[Stored data]
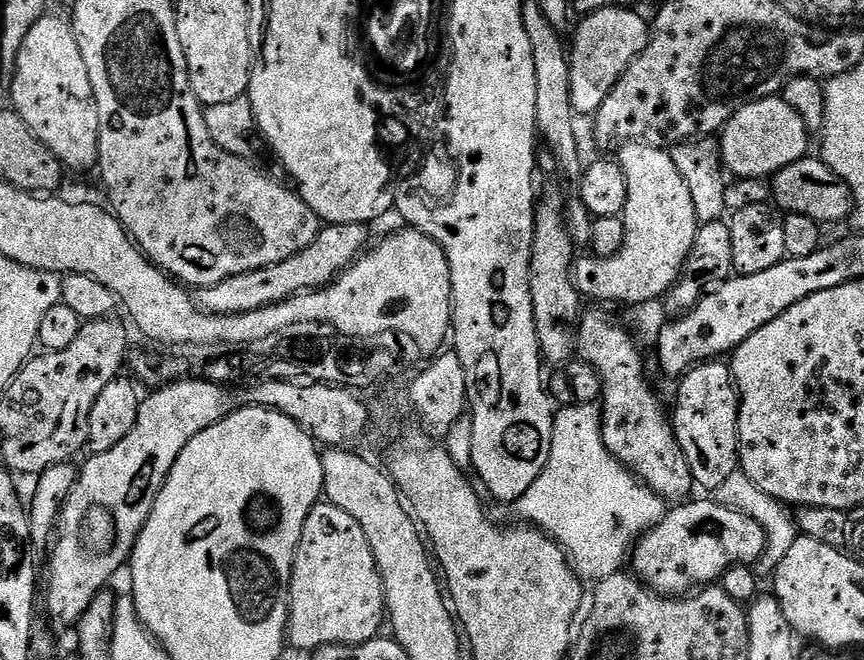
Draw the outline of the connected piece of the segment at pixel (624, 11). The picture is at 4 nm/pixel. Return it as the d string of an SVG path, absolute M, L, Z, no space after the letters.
M603 8L589 12L570 36L570 98L572 111L581 117L591 117L602 106L602 102L614 90L614 86L626 74L626 70L646 50L650 35L650 24L632 8Z

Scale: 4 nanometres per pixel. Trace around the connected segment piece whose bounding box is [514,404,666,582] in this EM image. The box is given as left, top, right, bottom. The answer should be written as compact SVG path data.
M569 404L556 412L554 434L550 442L550 458L534 486L514 501L514 509L521 521L533 525L552 537L564 549L569 564L581 581L599 582L610 578L625 567L630 549L635 541L651 530L666 511L666 502L657 492L651 492L648 485L637 480L624 465L610 454L604 444L600 429L601 409L596 404Z

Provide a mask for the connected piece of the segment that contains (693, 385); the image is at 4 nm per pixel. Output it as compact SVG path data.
M719 359L709 360L689 368L679 384L676 409L670 412L672 432L682 454L686 454L693 481L699 487L701 484L704 488L715 490L730 474L737 472L740 463L740 394L732 379L732 369Z

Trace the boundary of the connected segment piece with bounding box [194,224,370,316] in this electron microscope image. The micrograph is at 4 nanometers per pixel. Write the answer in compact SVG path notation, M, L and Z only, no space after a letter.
M329 224L321 227L314 242L310 242L306 250L294 254L294 258L286 258L286 262L262 266L262 270L250 270L246 274L234 274L234 278L226 278L209 288L195 289L196 306L200 311L215 316L250 314L288 300L300 292L324 288L364 255L370 244L368 231L367 224Z

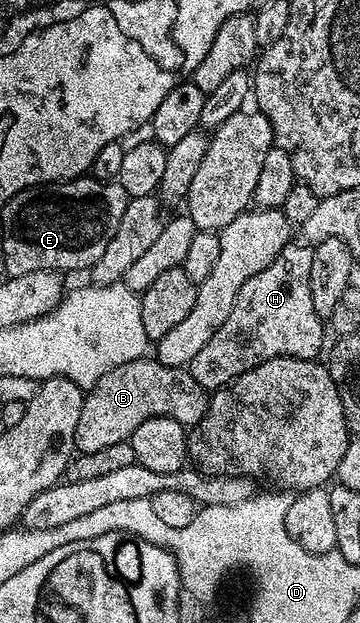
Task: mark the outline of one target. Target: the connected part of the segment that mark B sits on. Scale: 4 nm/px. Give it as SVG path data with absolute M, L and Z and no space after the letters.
M142 356L131 363L120 364L117 368L111 368L111 372L107 372L107 374L99 379L93 387L87 390L85 403L83 404L83 412L79 412L79 424L75 428L75 440L73 441L74 447L80 452L99 452L99 448L108 448L111 444L130 441L135 432L135 428L139 428L139 424L143 424L143 420L151 420L152 418L170 418L183 427L192 428L196 426L199 420L203 420L203 416L209 407L209 400L210 395L200 386L200 384L198 384L195 380L195 376L189 374L188 369L167 367L163 365L163 363L154 360L152 357Z

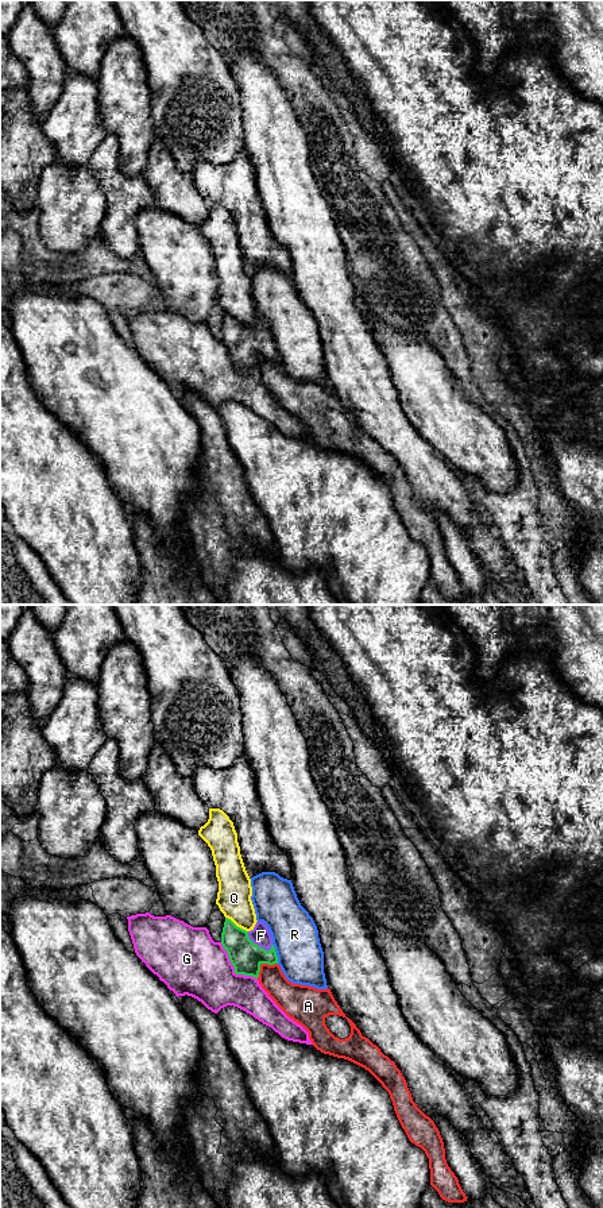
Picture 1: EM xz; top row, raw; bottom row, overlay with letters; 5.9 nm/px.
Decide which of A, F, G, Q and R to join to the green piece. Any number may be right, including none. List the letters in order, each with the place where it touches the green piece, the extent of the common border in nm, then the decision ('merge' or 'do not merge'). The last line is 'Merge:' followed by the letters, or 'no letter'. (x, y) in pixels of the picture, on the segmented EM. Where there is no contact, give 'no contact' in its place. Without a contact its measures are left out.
A: xz (262, 963) | 160 nm | do not merge
F: xz (256, 945) | 180 nm | merge
G: xz (234, 967) | 320 nm | do not merge
Q: xz (235, 925) | 160 nm | do not merge
R: xz (275, 953) | 120 nm | do not merge
Merge: F

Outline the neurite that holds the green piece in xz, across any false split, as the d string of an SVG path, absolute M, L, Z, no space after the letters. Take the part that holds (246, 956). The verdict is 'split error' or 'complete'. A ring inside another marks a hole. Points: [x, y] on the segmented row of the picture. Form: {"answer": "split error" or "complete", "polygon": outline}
{"answer": "split error", "polygon": "M225 918L221 945L227 950L236 974L258 979L262 964L278 964L271 934L263 922L256 922L251 931L246 931Z"}

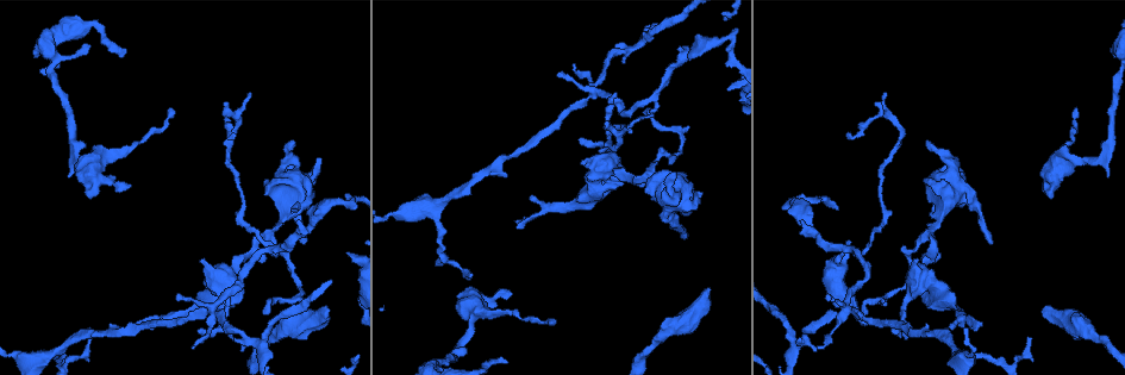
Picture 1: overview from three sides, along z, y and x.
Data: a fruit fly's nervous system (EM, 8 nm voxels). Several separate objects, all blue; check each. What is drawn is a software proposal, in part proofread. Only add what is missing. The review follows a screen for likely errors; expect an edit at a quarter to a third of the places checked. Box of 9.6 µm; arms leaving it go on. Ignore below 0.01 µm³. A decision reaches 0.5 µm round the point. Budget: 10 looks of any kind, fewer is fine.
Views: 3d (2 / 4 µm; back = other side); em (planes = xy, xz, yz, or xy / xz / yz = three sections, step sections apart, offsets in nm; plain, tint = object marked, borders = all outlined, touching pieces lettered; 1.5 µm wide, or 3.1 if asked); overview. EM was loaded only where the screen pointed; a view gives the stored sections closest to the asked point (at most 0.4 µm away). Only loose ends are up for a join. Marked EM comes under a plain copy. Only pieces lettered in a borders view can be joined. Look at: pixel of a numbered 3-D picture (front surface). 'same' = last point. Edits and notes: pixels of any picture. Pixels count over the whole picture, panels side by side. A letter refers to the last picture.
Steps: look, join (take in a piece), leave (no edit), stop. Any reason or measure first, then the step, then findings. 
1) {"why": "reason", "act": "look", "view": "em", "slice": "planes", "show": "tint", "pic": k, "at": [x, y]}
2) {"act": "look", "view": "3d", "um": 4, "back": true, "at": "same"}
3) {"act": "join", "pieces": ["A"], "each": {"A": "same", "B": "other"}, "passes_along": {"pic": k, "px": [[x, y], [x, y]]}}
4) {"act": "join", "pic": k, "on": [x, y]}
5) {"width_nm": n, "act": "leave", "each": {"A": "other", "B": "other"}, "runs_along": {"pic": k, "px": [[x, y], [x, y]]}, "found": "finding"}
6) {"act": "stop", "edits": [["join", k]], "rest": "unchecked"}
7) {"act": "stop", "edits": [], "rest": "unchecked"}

{"why": "branch stops here", "act": "look", "view": "3d", "um": 2, "pic": 1, "at": [928, 141]}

*Task instructions*
Select and copy every line from the records that includes the word "planes".

*Reply*
Views: 3d (2 / 4 µm; back = other side); em (planes = xy, xz, yz, or xy / xz / yz = three sections, step sections apart, offsets in nm; plain, tint = object marked, borders = all outlined, touching pieces lettered; 1.5 µm wide, or 3.1 if asked); overview. EM was loaded only where the screen pointed; a view gives the stored sections closest to the asked point (at most 0.4 µm away). Only loose ends are up for a join. Marked EM comes under a plain copy. Only pieces lettered in a borders view can be joined. Look at: pixel of a numbered 3-D picture (front surface). 'same' = last point. Edits and notes: pixels of any picture. Pixels count over the whole picture, panels side by side. A letter refers to the last picture.
1) {"why": "reason", "act": "look", "view": "em", "slice": "planes", "show": "tint", "pic": k, "at": [x, y]}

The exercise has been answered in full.